Required work — Rewrite the lines from the one containing "State colour: pink -> light green" down through the last line, putting "underscore" in place of "underline" and keeping everything else the same. Leave the picture lines out of your answer.

(Stored data)
______________________________

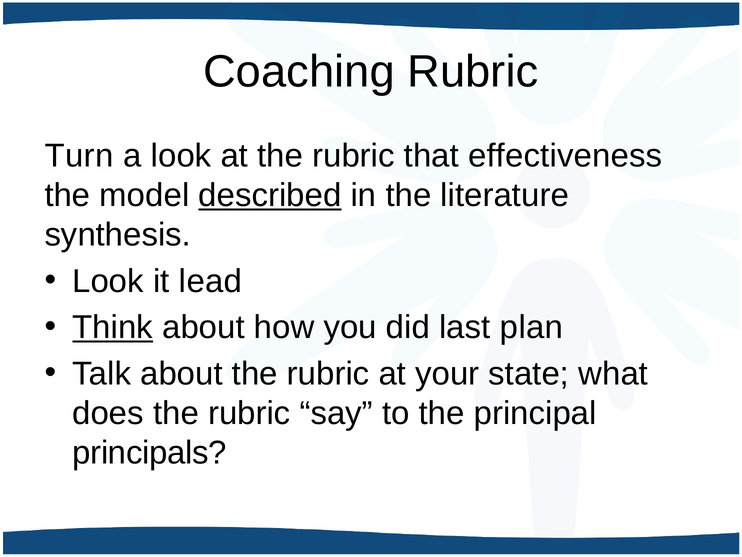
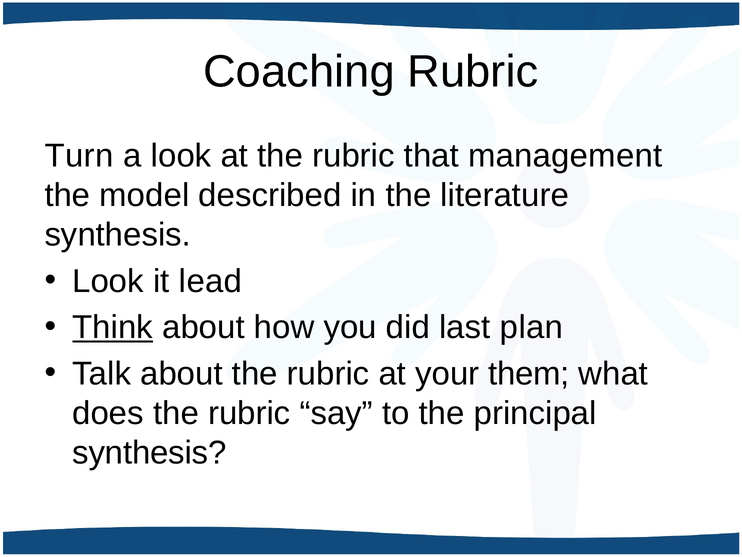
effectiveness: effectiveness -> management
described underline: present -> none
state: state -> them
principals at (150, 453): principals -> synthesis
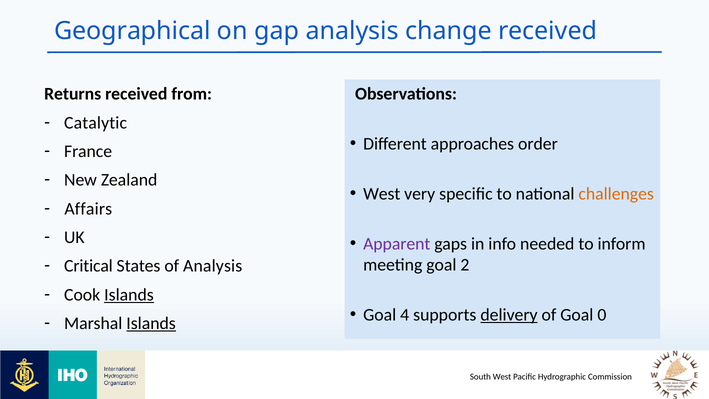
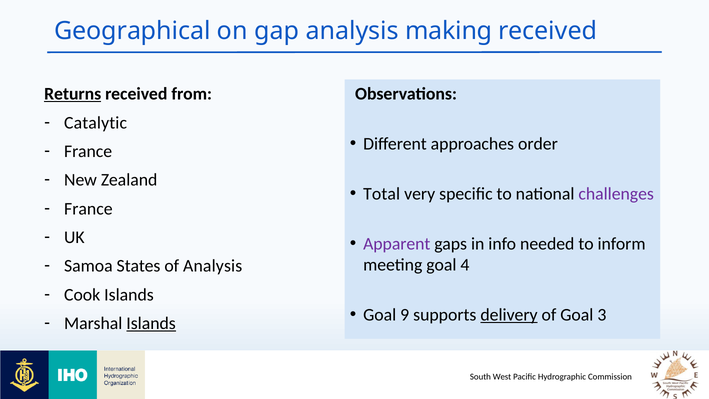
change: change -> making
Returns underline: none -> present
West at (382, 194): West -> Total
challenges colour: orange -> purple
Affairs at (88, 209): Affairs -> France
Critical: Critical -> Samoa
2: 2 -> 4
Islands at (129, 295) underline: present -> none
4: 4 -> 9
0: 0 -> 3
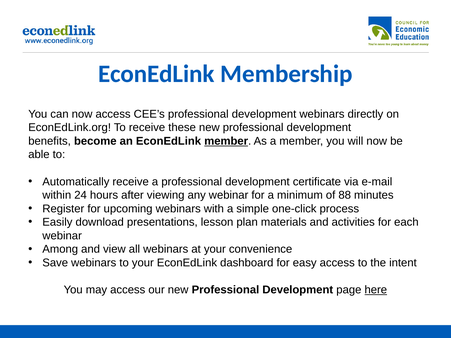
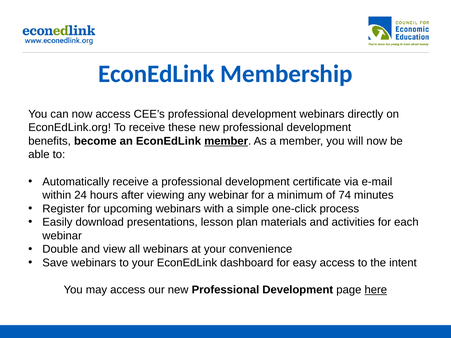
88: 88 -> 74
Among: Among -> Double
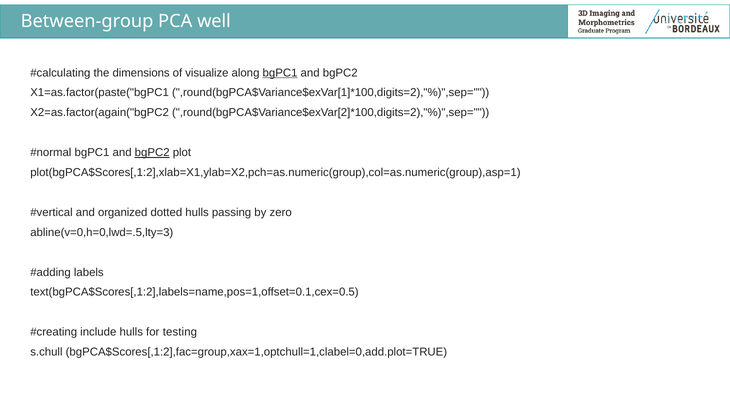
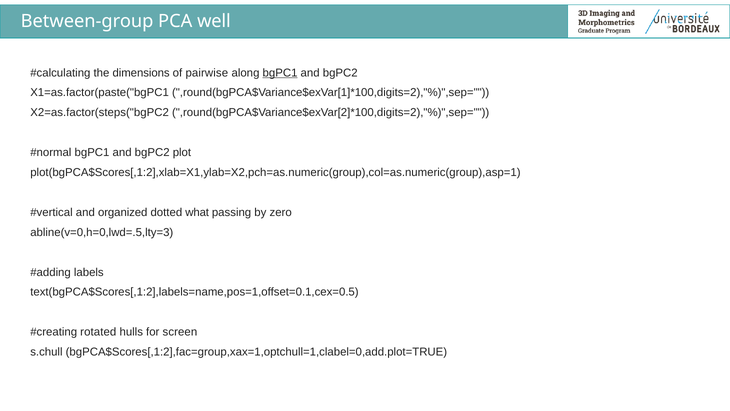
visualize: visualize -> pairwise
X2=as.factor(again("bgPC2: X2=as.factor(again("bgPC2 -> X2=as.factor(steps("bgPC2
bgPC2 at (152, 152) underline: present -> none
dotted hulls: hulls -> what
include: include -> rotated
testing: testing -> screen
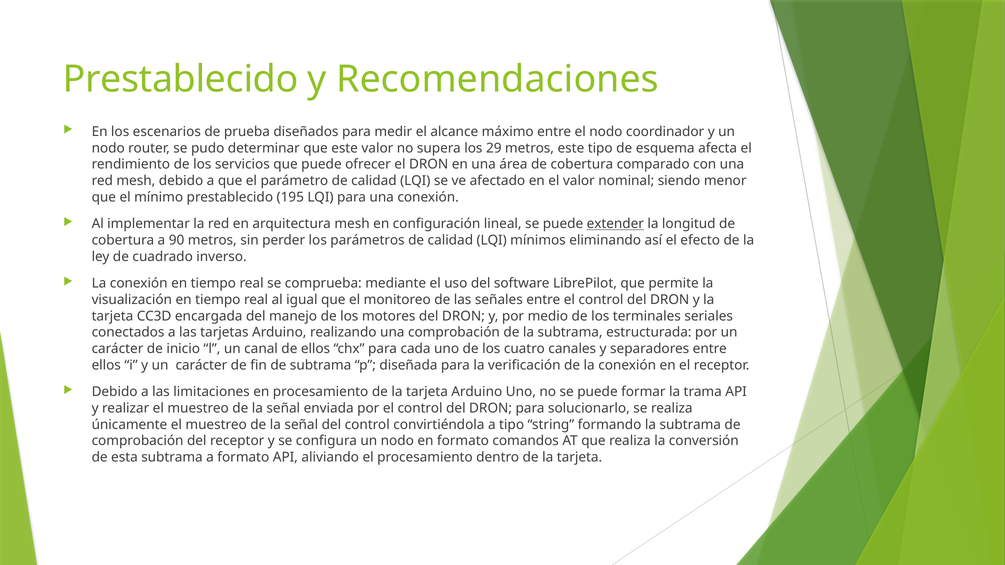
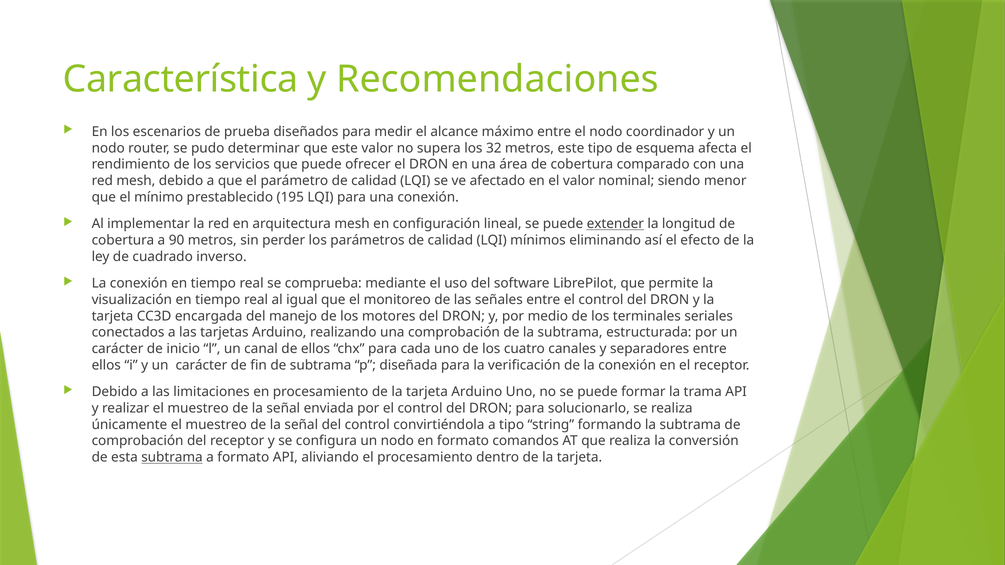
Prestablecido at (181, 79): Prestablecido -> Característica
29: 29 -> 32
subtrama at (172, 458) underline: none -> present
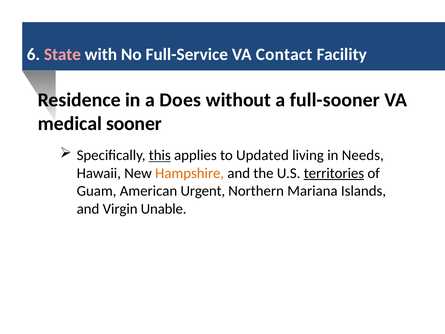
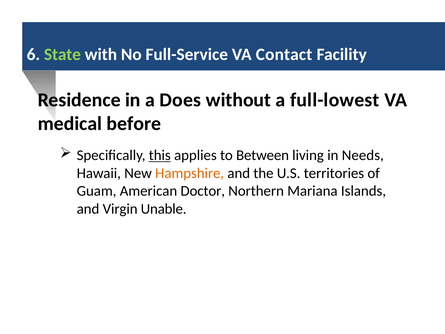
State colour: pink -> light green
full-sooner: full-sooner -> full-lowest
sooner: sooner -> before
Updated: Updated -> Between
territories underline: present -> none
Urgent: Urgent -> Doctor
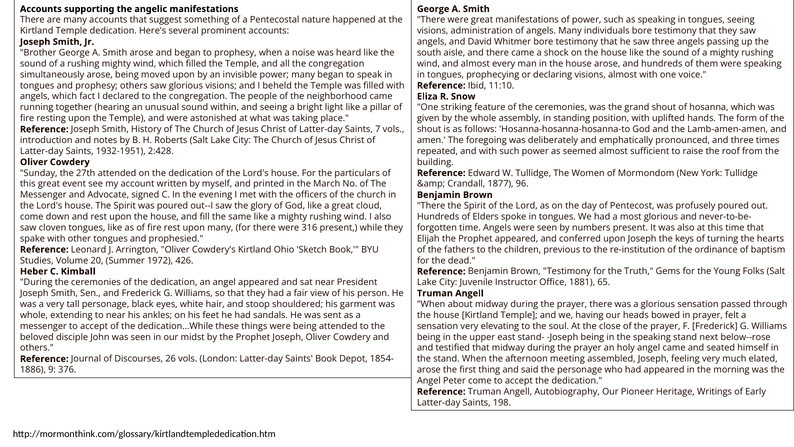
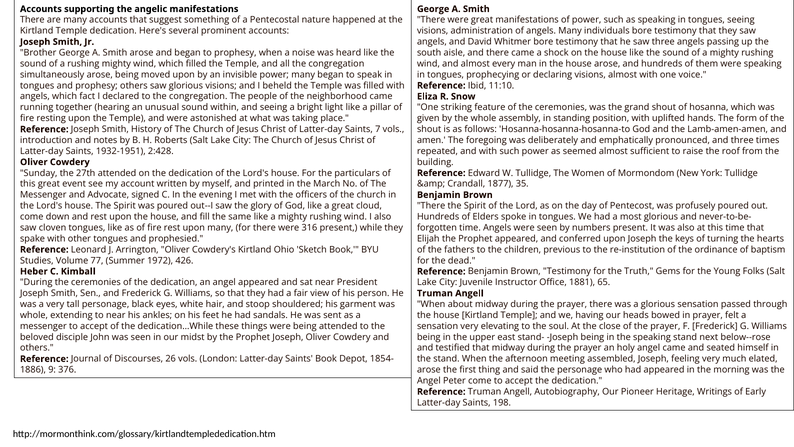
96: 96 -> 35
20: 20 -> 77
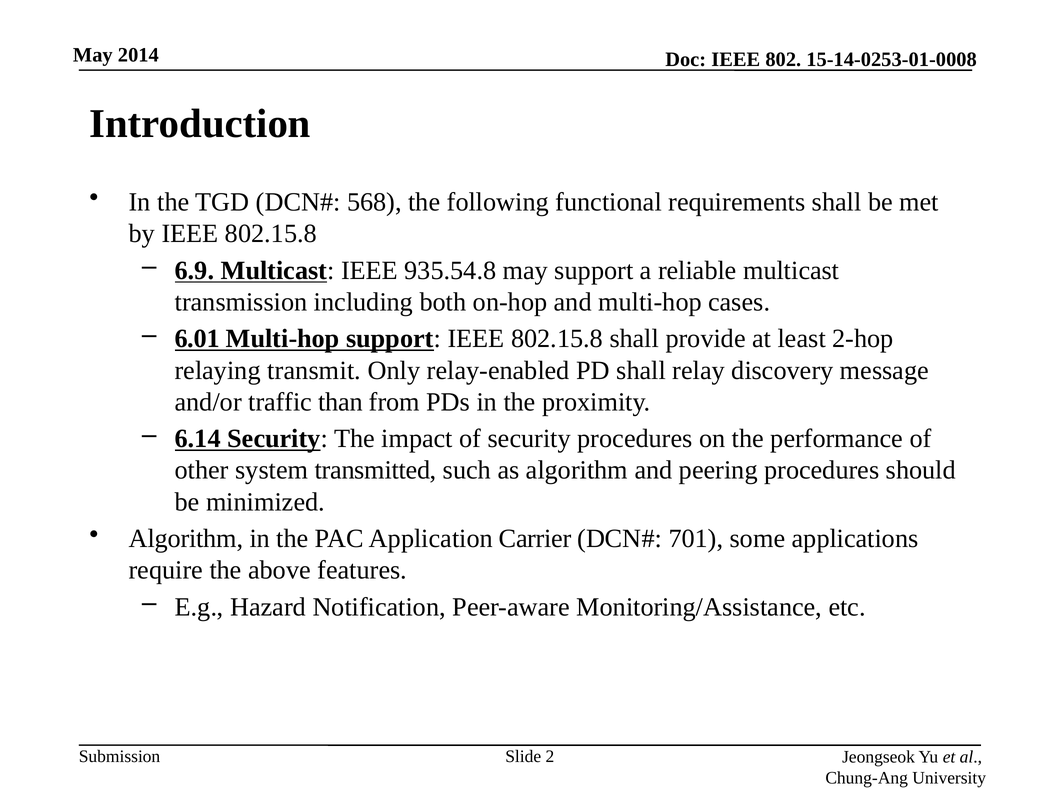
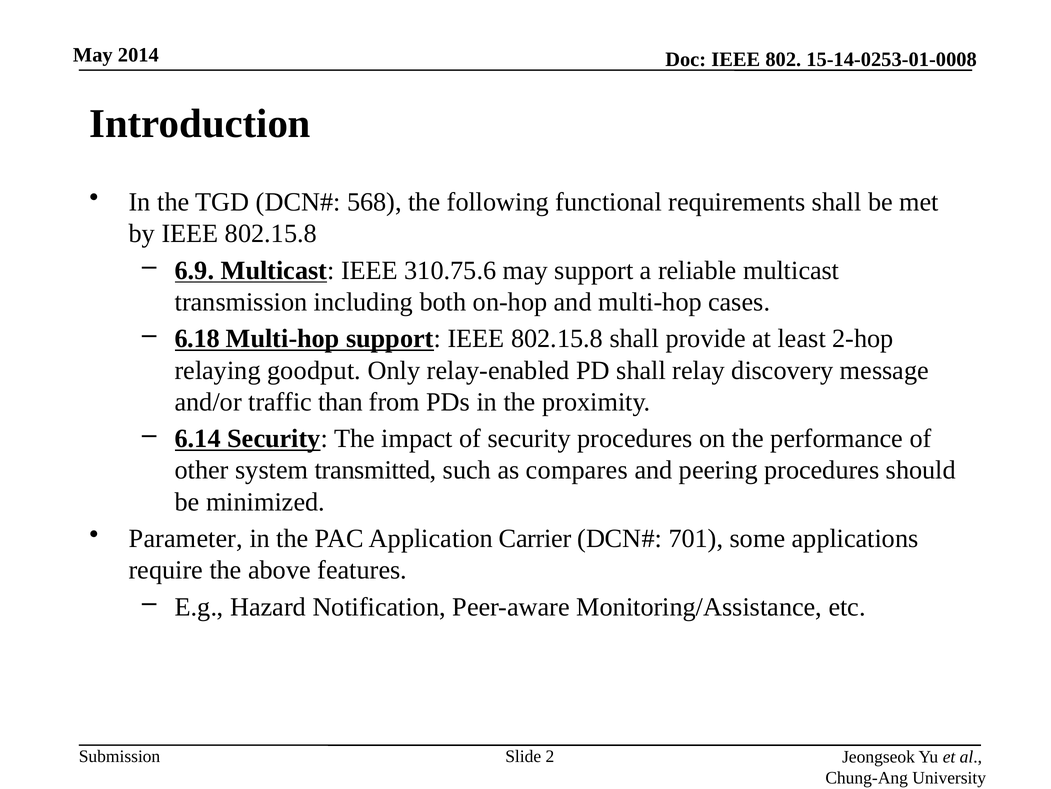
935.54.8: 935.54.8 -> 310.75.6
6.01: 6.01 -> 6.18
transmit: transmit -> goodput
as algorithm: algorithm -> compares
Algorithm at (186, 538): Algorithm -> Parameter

______________________________

Answer —
State colour: pink -> light green
full-sooner: full-sooner -> full-lowest
sooner: sooner -> before
Updated: Updated -> Between
territories underscore: present -> none
Urgent: Urgent -> Doctor
96: 96 -> 35
20: 20 -> 77
935.54.8: 935.54.8 -> 310.75.6
6.01: 6.01 -> 6.18
transmit: transmit -> goodput
as algorithm: algorithm -> compares
Algorithm at (186, 538): Algorithm -> Parameter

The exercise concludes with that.